Disclaimer: Things will work for you as good as your tracking allows. It means that when you trigger recommendation displayed event with all recommended item IDs present in the event, while not all of them were visible on the screen - you might not get what you wanted.

Avoid static recommendations example - partner/member page has rather static content and the goal is to skip recommendation viewed by the user that did not get their interest

You would like to remove items displayed to the user by recommendation engine that got viewed 7 times already on the screen but user never decided to click on those.

If we want to align recommendations we need to over fetch - so that we have a room for recommendations removal. E.g. if you want 5 items on your final list but you consider to remove up to 10, then you need to fetch at least 15 candidates.

Getting back to the main example. In order to check the success ratio of a single item we need to know how many times user clicked on the item (or if ever clicked on it) - see recommendation_hit event. Next we need to check how many times the recommendation for that media ID got displayed to the user. Now we just check that recommendation displayed event count is greater than 7 while recommendation_hit never happened.

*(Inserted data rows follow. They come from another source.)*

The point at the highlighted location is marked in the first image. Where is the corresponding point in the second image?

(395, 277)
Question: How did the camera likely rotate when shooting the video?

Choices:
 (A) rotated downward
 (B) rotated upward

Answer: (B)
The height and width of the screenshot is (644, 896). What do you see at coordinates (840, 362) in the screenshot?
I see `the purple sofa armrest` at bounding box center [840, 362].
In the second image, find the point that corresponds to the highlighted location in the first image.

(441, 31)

Prefer new recommendations example - very dynamic content e.g. news, where partner/member wants to recommend contents that were NOT recently viewed by the user (as news usually deprecate fast and there is no need to go back to those after already read).

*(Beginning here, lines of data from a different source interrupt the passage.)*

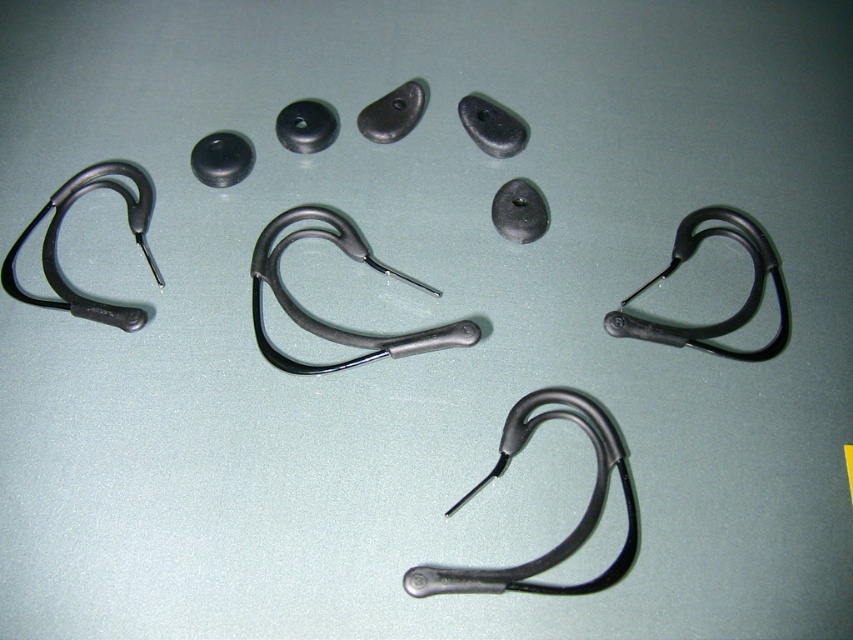
Question: Among these objects, which one is farthest from the camera?

Choices:
 (A) matte black earhook at center
 (B) black rubber earhook at upper right
 (C) matte black stethoscope at center
 (D) matte black earhook at left

Answer: (D)

Question: Based on their relative distances, which object is nearer to the matte black stethoscope at center?

Choices:
 (A) matte black earhook at center
 (B) matte black earhook at left

Answer: (B)

Question: Can you confirm if matte black earhook at center is wider than matte black earhook at left?

Choices:
 (A) yes
 (B) no

Answer: (A)

Question: Which object is closer to the camera taking this photo?

Choices:
 (A) matte black earhook at center
 (B) black rubber earhook at upper right
 (C) matte black earhook at left
 (D) matte black stethoscope at center

Answer: (A)

Question: Is matte black earhook at center below matte black earhook at left?

Choices:
 (A) yes
 (B) no

Answer: (A)

Question: Observing the image, what is the correct spatial positioning of matte black stethoscope at center in reference to black rubber earhook at upper right?

Choices:
 (A) above
 (B) below

Answer: (B)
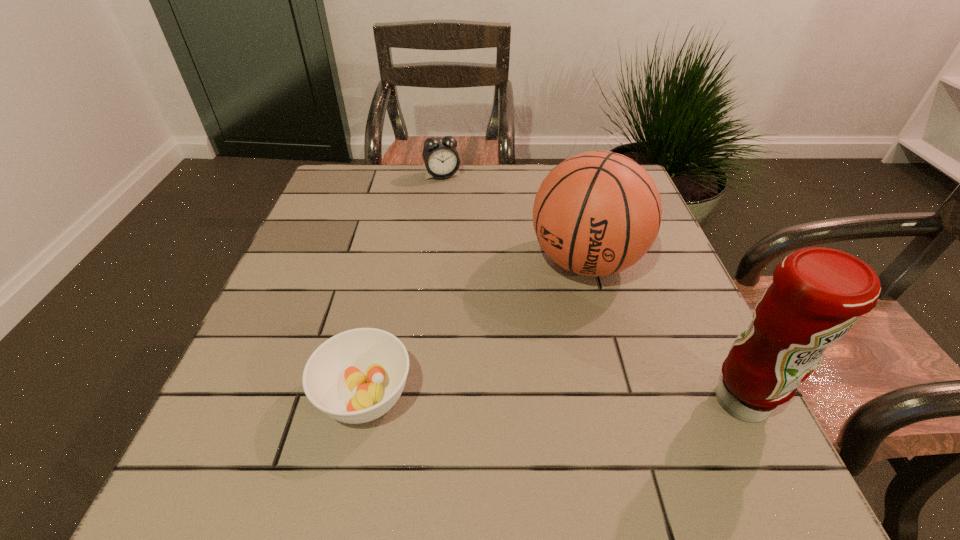
Where is `the shortest object`? This screenshot has height=540, width=960. the shortest object is located at coordinates click(356, 376).

Locate an element on the screen. The width and height of the screenshot is (960, 540). condiment is located at coordinates (817, 294).

Where is `the second farthest object`? the second farthest object is located at coordinates (597, 213).

Locate an element on the screen. basketball is located at coordinates click(x=597, y=213).

At what (x,y) coordinates should I click in order to perform the action: click on the third tallest object. Please return your answer as a coordinate pair (x, y). Looking at the image, I should click on (440, 156).

The image size is (960, 540). In order to click on alarm clock in this screenshot , I will do `click(440, 156)`.

Locate an element on the screen. vacant area located on the right of the soup bowl is located at coordinates (506, 396).

Where is `vacant space situated 0.280m on the back of the rightmost object`? The width and height of the screenshot is (960, 540). vacant space situated 0.280m on the back of the rightmost object is located at coordinates (677, 269).

Locate an element on the screen. This screenshot has width=960, height=540. vacant space positioned 0.310m on the surface of the basketball near the brand logo is located at coordinates (492, 408).

Where is `free point located 0.240m on the surface of the basketball near the brand logo`? The height and width of the screenshot is (540, 960). free point located 0.240m on the surface of the basketball near the brand logo is located at coordinates (512, 378).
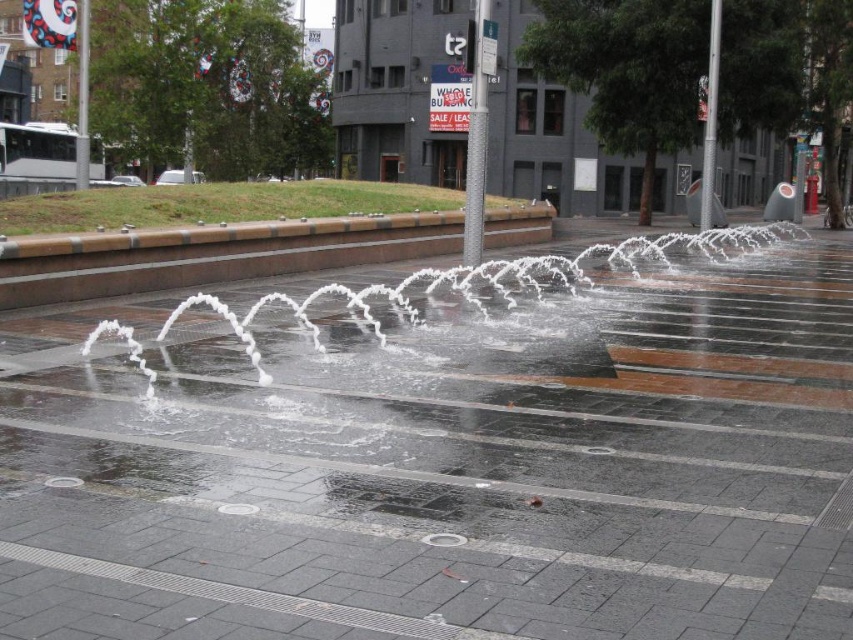
Does wet concrete pavement at center have a larger size compared to brown concrete curb at center?

Yes, wet concrete pavement at center is bigger than brown concrete curb at center.

Which is below, wet concrete pavement at center or brown concrete curb at center?

wet concrete pavement at center

Is point (260, 611) closer to camera compared to point (178, 266)?

Yes, it is in front of point (178, 266).

In order to click on wet concrete pavement at center in this screenshot , I will do `click(445, 454)`.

In this variant we might only need the recommendation_hit event data, as we want to identify media IDs that were successfully recommended to the user and last recorded timestamp is not older that e.g. 24 hours. This way we could try to show something new in the recommendation blocks.

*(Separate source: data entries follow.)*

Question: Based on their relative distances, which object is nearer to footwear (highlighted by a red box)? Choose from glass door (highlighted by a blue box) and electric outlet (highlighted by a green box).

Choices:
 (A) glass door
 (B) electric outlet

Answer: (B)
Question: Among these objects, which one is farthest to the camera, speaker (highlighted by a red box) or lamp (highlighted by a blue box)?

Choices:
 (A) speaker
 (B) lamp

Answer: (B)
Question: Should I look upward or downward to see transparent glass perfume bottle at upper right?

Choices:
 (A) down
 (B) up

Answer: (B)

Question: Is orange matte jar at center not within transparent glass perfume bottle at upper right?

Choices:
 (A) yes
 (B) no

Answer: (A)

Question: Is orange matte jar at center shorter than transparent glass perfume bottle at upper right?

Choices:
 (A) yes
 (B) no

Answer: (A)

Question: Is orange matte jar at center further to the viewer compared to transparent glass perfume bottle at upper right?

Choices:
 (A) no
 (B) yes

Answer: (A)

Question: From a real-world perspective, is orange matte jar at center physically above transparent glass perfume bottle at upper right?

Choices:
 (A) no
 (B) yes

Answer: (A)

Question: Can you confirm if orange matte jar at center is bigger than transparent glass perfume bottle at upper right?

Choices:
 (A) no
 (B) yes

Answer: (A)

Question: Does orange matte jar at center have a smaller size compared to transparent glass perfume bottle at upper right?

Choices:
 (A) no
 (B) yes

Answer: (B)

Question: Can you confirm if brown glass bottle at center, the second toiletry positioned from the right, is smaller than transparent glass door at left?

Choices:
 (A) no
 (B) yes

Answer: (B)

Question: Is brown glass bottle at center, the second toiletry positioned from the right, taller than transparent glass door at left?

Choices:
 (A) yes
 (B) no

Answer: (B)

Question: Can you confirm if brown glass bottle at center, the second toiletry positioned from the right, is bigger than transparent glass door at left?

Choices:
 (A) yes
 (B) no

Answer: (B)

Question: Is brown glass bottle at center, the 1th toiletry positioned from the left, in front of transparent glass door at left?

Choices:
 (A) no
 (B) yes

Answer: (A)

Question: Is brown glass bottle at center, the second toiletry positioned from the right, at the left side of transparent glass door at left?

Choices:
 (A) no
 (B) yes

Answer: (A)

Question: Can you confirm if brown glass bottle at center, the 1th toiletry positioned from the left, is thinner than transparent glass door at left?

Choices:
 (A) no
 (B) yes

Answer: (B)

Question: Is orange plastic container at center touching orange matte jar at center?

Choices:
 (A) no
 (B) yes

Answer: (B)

Obviously many more variants are possible, in case you feel your use case cannot be satisfied by currently available data - please do not hesitate to reach out to PEACH team.

Technical API

In the pipe-algorithms repository you should be able to find file named impressions_utils.py. The main methods available there are

get_impressions_data

Method allows to retrieve different has fields like count or timestamp for given site_key, client_id, event type and list of media IDs. The returned data are a dictionary of media ID to retrieved fields (for quick access in recommendation filtering)

Example call

    result = get_impressions_data(
        redis_client=redis_client,
        site_key='sesr000000000044',
        client_id=client_id,
        event_type=IMPRESSIONS_EVENTS.collection_displayed,
        media_ids=["238300", "239182", "239175"],
        hash_names={REDIS_HASHES.count, REDIS_HASHES.timestamp}
    )

Example result

{
    '238300': {
        'count': 2,
        'timestamp': 1736518586561,
    },
    '239182': {
        'count': 1,
        'timestamp': 1736518386561,
    },
    '239175': {
        'count': 3,
        'timestamp': 1736518186561,
    },
}

get_impressions_count

Method allows to retrieve a simplified format when only count is relevant for provided media IDs. Has similar API to the method above, just does not allow to pick hash fields (assumes only count is needed)

Example call

    result = get_impressions_count(
        redis_client=redis_client,
        site_key='sesr000000000044',
        client_id=client_id,
        event_type=IMPRESSIONS_EVENTS.collection_loaded,
        media_ids=["238300", "239182", "239175"],
    )

Example result

{
    '238300': 2,
    '239182': 1,
    '239175': 3,
}

In both cases all results are retrieved in efficient way by a single call to redis multi hash get. Also to reduce surface of mistakes both methods use enums for allowed events and hash names. if something is missing there, it might mean it has to be added - please reach out to PEACH team in such cases.